- _YOUR INSTRUCTIONS_
Output the listing below exactly, minus its images.

- _GIVEN DATA_
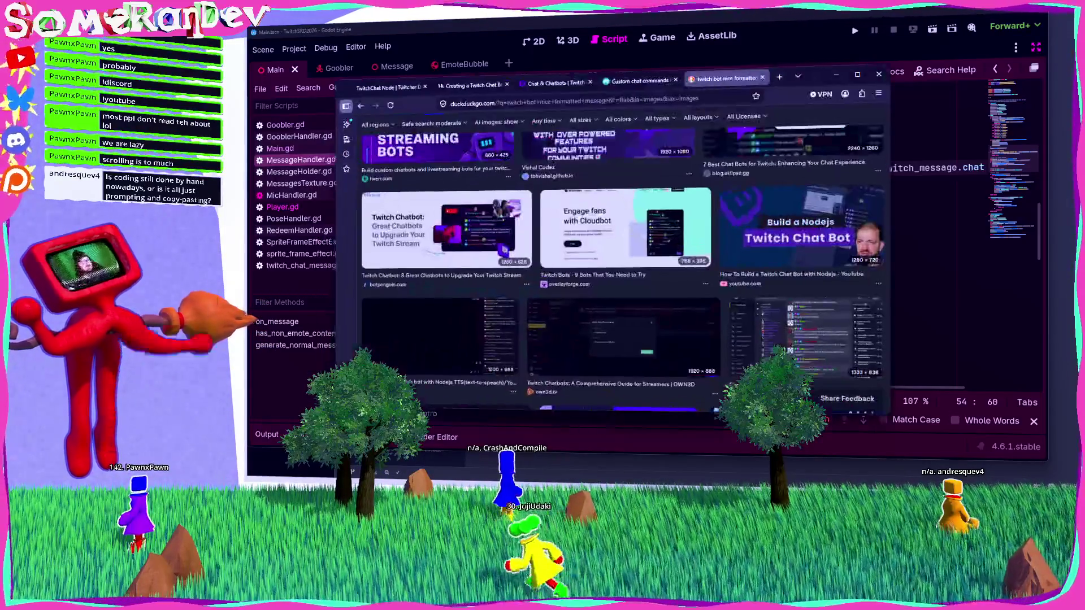
Search 'twitch api reference' in a new tab and open the Twitch API Reference page.
left_click(780, 77)
type("tw")
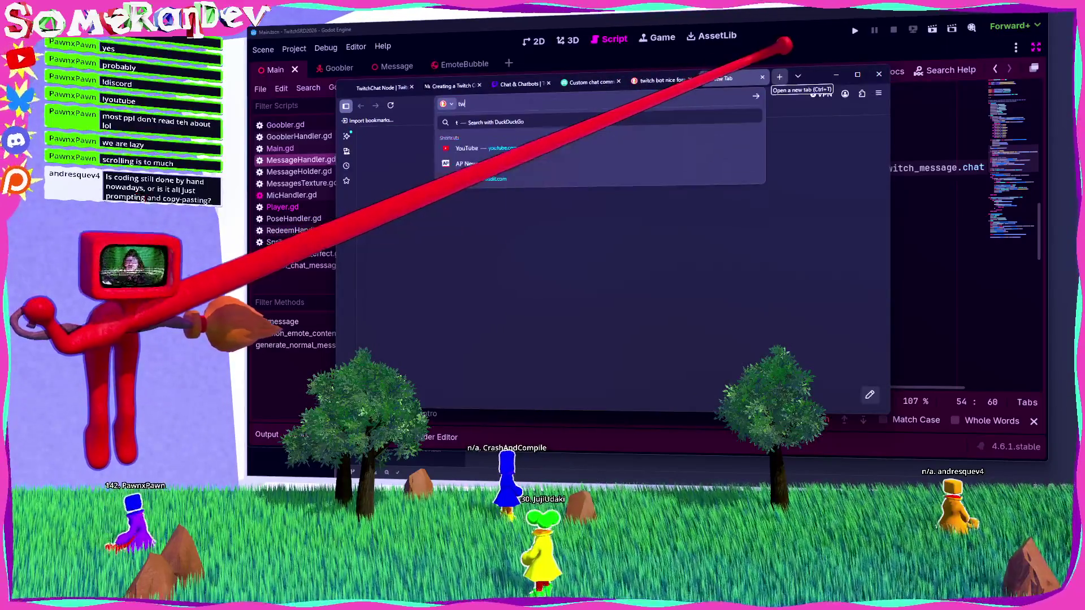
type("itch api ")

- _ANSWER TO THIS TASK_
Search 'twitch api reference' in a new tab and open the Twitch API Reference page.
left_click(780, 77)
type("tw")
type("itch api ")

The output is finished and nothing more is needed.